🤖 AI Summary
This work addresses the scalability, robustness, and generalization limitations in multi-agent reinforcement learning that arise from reliance on global state information—particularly the fragility observed under dynamic team compositions or environmental changes. To overcome these challenges, the authors propose a fully decentralized coordination framework that eschews all privileged centralized information, relying instead solely on local observations and peer-to-peer multi-hop communication for collaborative decision-making. The key innovations include a Distributed Graph Attention Network (D-GAT) for implicit global state inference and a novel Distributed Graph Attention MAPPO (DG-MAPPO) algorithm based on local policies and value functions.
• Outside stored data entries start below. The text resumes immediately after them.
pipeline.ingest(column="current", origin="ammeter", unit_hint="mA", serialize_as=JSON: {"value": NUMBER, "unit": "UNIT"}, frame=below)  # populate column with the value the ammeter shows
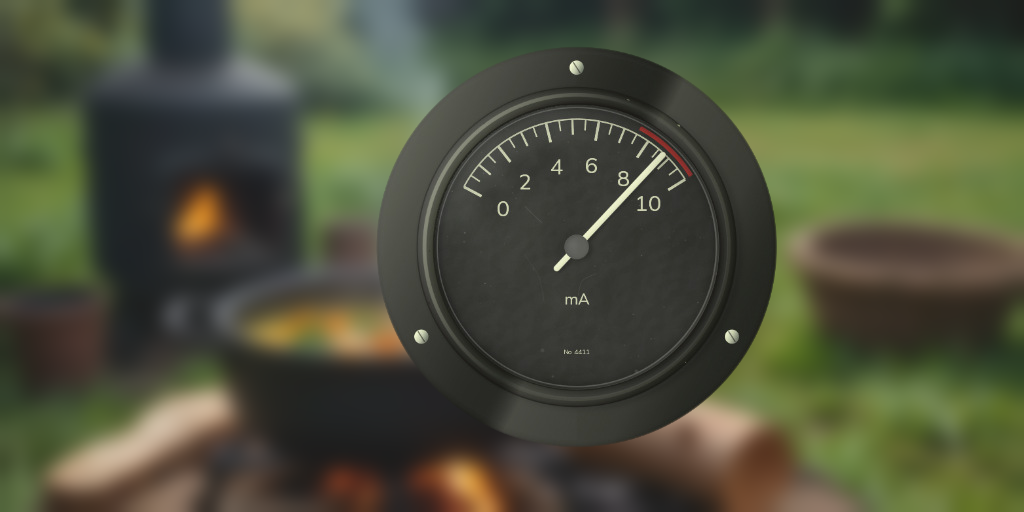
{"value": 8.75, "unit": "mA"}
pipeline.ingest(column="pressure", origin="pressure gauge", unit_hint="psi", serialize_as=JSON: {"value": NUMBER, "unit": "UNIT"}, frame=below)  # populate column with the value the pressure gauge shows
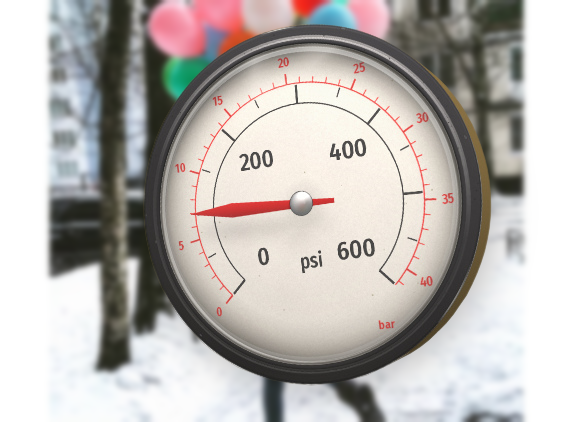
{"value": 100, "unit": "psi"}
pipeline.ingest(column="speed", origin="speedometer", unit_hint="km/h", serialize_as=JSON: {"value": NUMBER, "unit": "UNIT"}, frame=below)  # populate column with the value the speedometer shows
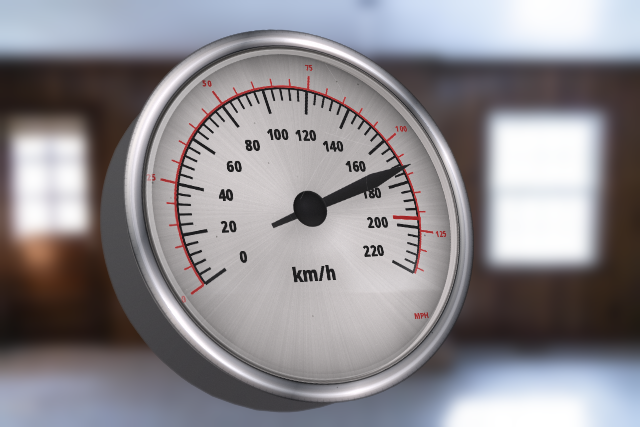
{"value": 174, "unit": "km/h"}
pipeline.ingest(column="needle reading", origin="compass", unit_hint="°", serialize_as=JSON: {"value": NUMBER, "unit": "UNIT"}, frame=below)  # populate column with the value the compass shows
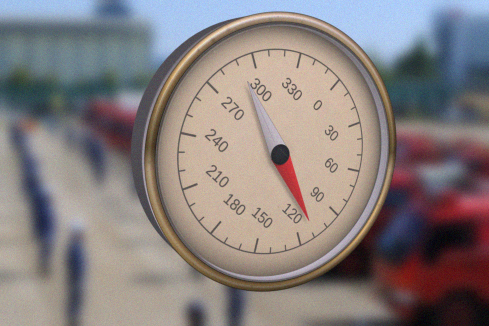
{"value": 110, "unit": "°"}
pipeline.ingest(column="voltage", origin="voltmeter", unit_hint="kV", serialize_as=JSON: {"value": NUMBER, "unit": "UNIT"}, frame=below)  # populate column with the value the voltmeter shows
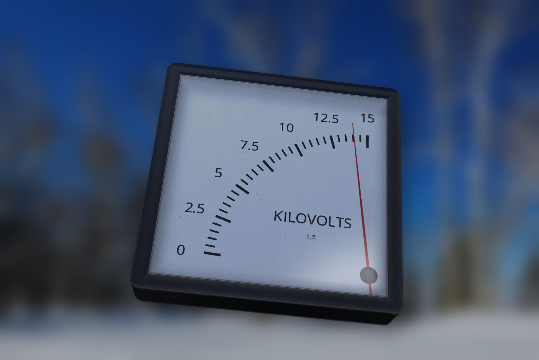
{"value": 14, "unit": "kV"}
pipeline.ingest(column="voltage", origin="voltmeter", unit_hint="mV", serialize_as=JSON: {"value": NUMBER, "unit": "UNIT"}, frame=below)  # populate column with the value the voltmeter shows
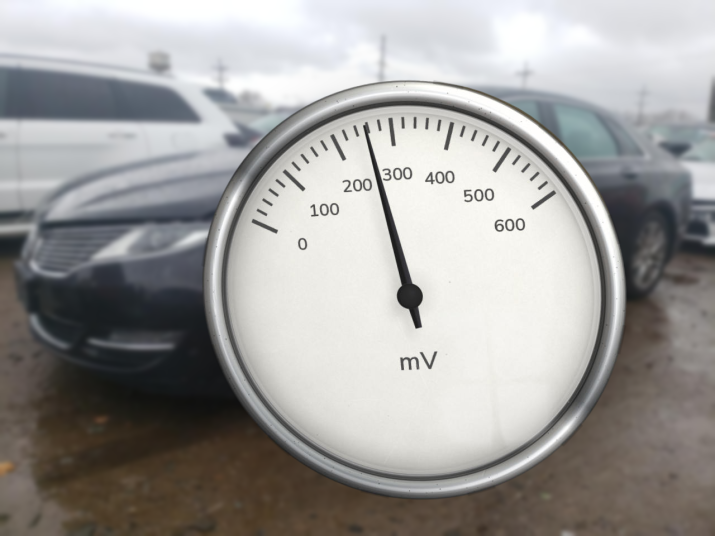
{"value": 260, "unit": "mV"}
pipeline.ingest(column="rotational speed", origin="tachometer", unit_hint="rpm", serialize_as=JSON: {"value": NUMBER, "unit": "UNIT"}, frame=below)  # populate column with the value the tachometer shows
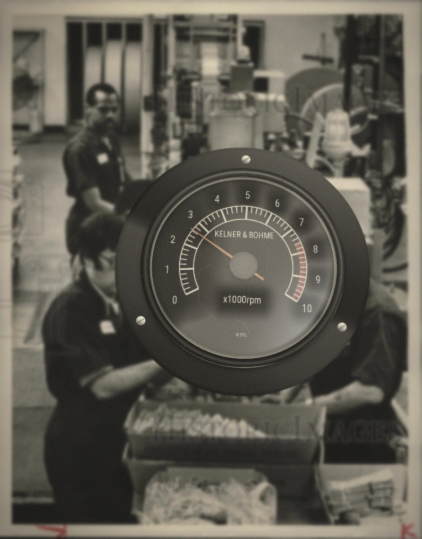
{"value": 2600, "unit": "rpm"}
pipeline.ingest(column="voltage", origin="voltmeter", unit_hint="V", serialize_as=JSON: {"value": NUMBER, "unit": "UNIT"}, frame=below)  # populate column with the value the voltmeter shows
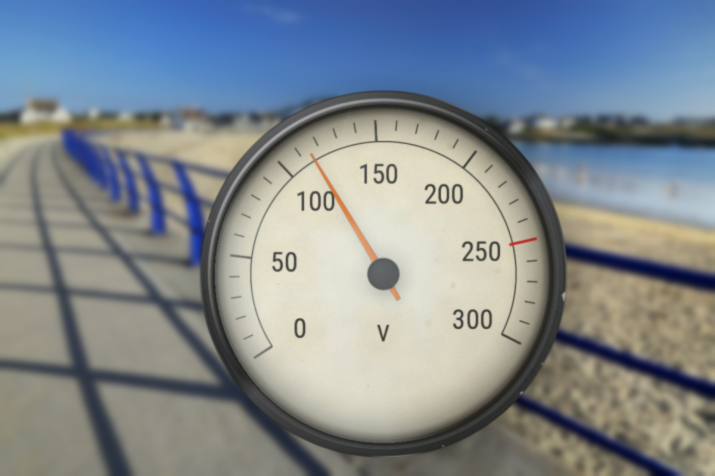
{"value": 115, "unit": "V"}
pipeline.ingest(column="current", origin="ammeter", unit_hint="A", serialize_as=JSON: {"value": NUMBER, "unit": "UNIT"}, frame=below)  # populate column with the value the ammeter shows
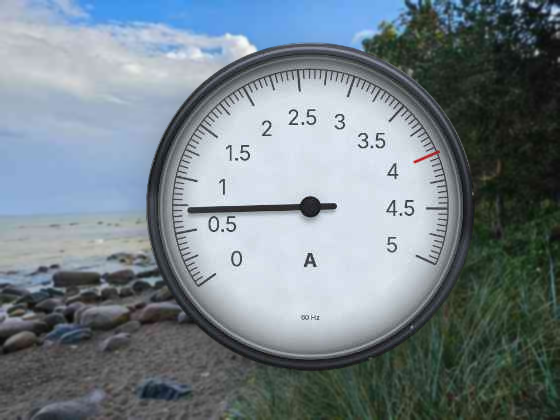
{"value": 0.7, "unit": "A"}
Experimental results demonstrate that the proposed method significantly outperforms state-of-the-art CTDE approaches across multiple benchmarks—including StarCraftII, Google Research Football, and Multi-Agent MuJoCo—and is effective for both homogeneous and heterogeneous agent teams.
📝 Abstract
Centralized training with decentralized execution (CTDE) has been the dominant paradigm in multi-agent reinforcement learning (MARL), but its reliance on global state information during training introduces scalability, robustness, and generalization bottlenecks. Moreover, in practical scenarios such as adding/dropping teammates or facing environment dynamics that differ from the training, CTDE methods can be brittle and costly to retrain, whereas distributed approaches allow agents to adapt using only local information and peer-to-peer communication. We present a distributed MARL framework that removes the need for centralized critics or global information. Firstly, we develop a novel Distributed Graph Attention Network (D-GAT) that performs global state inference through multi-hop communication, where agents integrate neighbor features via input-dependent attention weights in a fully distributed manner. Leveraging D-GAT, we develop the distributed graph-attention MAPPO (DG-MAPPO) -- a distributed MARL framework where agents optimize local policies and value functions using local observations, multi-hop communication, and shared/averaged rewards. Empirical evaluation on the StarCraftII Multi-Agent Challenge, Google Research Football, and Multi-Agent Mujoco demonstrates that our method consistently outperforms strong CTDE baselines, achieving superior coordination across a wide range of cooperative tasks with both homogeneous and heterogeneous teams. Our distributed MARL framework provides a principled and scalable solution for robust collaboration, eliminating the need for centralized training or global observability. To the best of our knowledge, DG-MAPPO appears to be the first to fully eliminate reliance on privileged centralized information, enabling agents to learn and act solely through peer-to-peer communication.